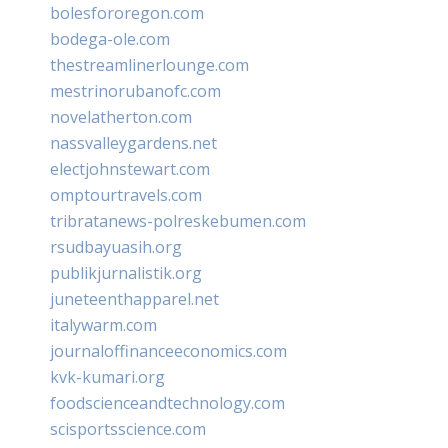
bolesfororegon.com
bodega-ole.com
thestreamlinerlounge.com
mestrinorubanofc.com
novelatherton.com
nassvalleygardens.net
electjohnstewart.com
omptourtravels.com
tribratanews-polreskebumen.com
rsudbayuasih.org
publikjurnalistik.org
juneteenthapparel.net
italywarm.com
journaloffinanceeconomics.com
kvk-kumari.org
foodscienceandtechnology.com
scisportsscience.com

[What the task asks] Starting at the line with "tribratanews-polreskebumen.com", copy every line up to and including the last one in the entries above.

[Solution to this exercise]
tribratanews-polreskebumen.com
rsudbayuasih.org
publikjurnalistik.org
juneteenthapparel.net
italywarm.com
journaloffinanceeconomics.com
kvk-kumari.org
foodscienceandtechnology.com
scisportsscience.com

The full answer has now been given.